Use the netsh trace command to capture communication activities between the user terminal and the NES server, while performing the action that fails.
- On the NES server, open up a command prompt as administrator, and then type netsh trace start capture=yes tracefile=.\capture_server.etl scenario=internetserver
- On the user terminal, open up a command prompt as administrator, and then type netsh trace start capture=yes tracefile=.\capture_client.etl scenario=internetclient
- Delete all the files in the C:\Windows\System32\config\systemprofile\AppData\Roaming\Nymi\NSL\randomstring\ksp directory
Perform the action to trigger the certificate retrieval.
- If a user terminal the Evidian EAM Client software cannot retrieve certificates, restart the Enterprise Access Management Security Services service.
- If the enrollment terminal cannot retrieve the certificates, log into the Nymi Band Application.

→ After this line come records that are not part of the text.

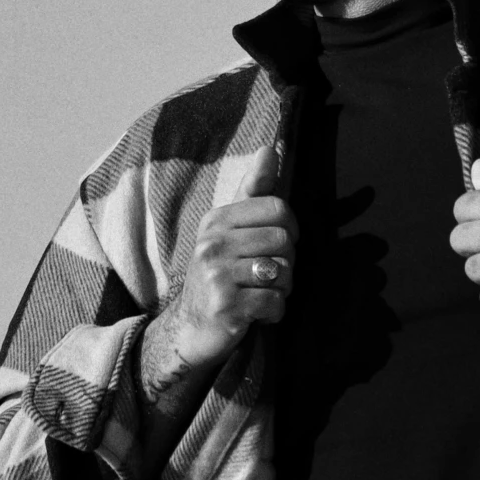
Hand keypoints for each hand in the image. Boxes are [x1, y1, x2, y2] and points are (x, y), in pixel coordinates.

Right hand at [140, 144, 295, 403]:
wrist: (189, 329)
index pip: (279, 209)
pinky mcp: (226, 306)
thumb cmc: (219, 276)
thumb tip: (270, 149)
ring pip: (284, 272)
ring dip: (281, 290)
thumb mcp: (229, 231)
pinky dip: (274, 313)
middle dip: (287, 264)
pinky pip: (275, 303)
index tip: (278, 247)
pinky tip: (257, 314)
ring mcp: (217, 275)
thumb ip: (252, 192)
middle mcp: (212, 243)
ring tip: (261, 294)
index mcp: (216, 221)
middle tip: (268, 278)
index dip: (291, 231)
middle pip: (285, 241)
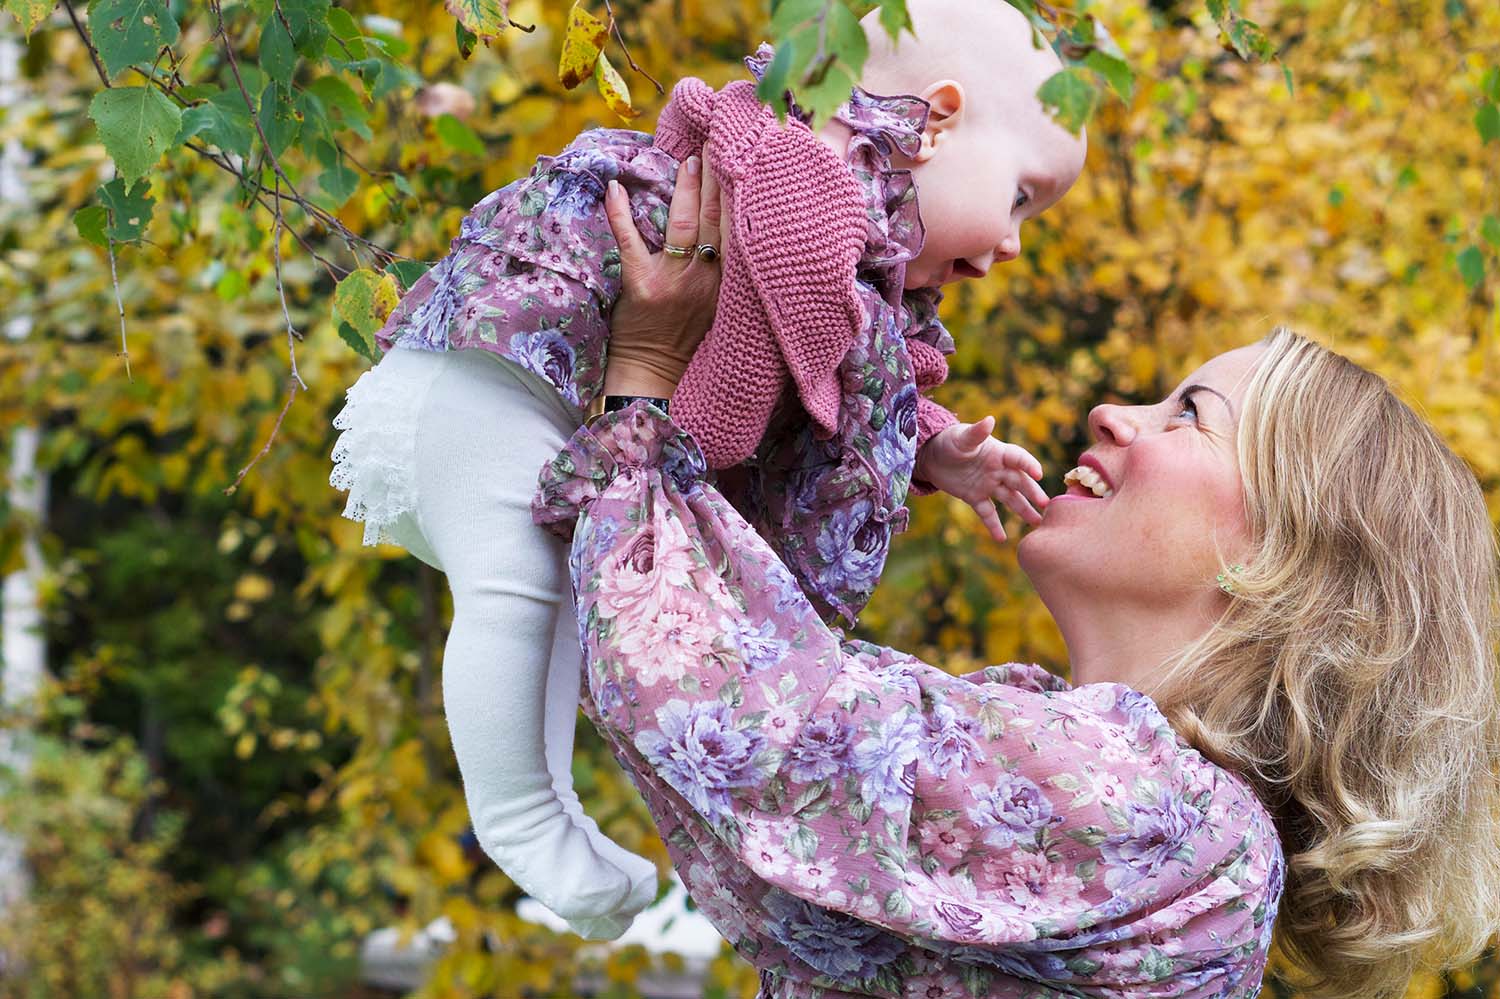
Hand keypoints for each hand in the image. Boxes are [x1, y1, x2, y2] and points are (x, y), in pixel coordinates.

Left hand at [601, 150, 724, 397]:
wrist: (657, 377)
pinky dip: (621, 214)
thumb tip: (737, 229)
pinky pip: (631, 243)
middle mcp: (708, 279)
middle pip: (717, 218)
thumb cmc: (691, 341)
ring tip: (691, 159)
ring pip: (685, 224)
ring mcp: (676, 281)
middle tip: (721, 140)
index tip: (747, 159)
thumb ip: (731, 272)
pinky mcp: (642, 286)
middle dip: (719, 177)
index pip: (741, 228)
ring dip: (687, 188)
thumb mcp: (723, 307)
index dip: (743, 192)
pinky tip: (615, 189)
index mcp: (731, 283)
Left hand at [914, 416, 1048, 542]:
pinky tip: (1002, 539)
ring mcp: (988, 485)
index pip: (1018, 458)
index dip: (1028, 464)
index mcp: (998, 453)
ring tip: (1037, 523)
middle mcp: (998, 470)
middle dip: (1033, 493)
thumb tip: (990, 420)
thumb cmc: (950, 440)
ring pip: (1010, 499)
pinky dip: (994, 525)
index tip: (1038, 474)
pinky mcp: (975, 497)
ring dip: (1023, 510)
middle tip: (1046, 504)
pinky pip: (987, 513)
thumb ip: (977, 432)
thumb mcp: (962, 437)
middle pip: (1019, 482)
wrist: (932, 455)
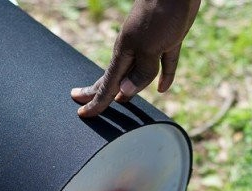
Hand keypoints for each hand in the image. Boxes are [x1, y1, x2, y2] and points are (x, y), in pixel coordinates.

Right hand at [71, 0, 199, 116]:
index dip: (96, 102)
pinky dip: (163, 78)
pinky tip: (162, 89)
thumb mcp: (150, 48)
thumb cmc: (161, 14)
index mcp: (124, 54)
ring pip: (138, 74)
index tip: (82, 114)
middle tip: (82, 104)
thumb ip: (141, 72)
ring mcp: (151, 45)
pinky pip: (164, 65)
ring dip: (128, 89)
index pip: (107, 85)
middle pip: (114, 79)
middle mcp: (133, 51)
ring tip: (118, 99)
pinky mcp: (169, 39)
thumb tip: (124, 94)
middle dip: (99, 93)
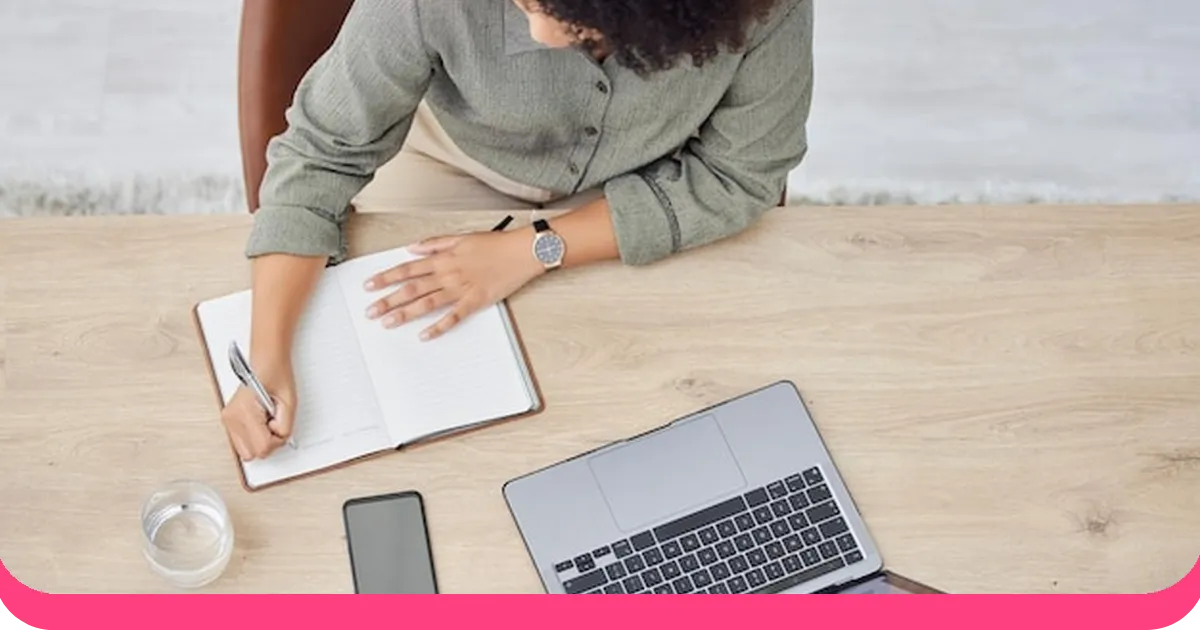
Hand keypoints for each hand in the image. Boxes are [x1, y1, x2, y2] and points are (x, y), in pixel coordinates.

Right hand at [220, 361, 296, 460]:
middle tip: (274, 423)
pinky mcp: (228, 420)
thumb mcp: (289, 402)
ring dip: (260, 441)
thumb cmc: (276, 375)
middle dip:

Wait about a minute and then from the command prompt on both the user terminal
and the NES server, type netsh trace
The netsh command records the command line output into the filename that you specified with the tracefile option in the current directory.
Optional, to convert the output file to a text file, type the following command netsh trace convert input=filename.etl
The command creates a text file with the same name as the .etl file in the current directory.
- For ease of analysis, retrieve .etl file from the machine and use the etl2pcapng tool to convert the file into to a .pcapng file.
- Use an application such as WireShark to analyze the output to determine the communication path between components.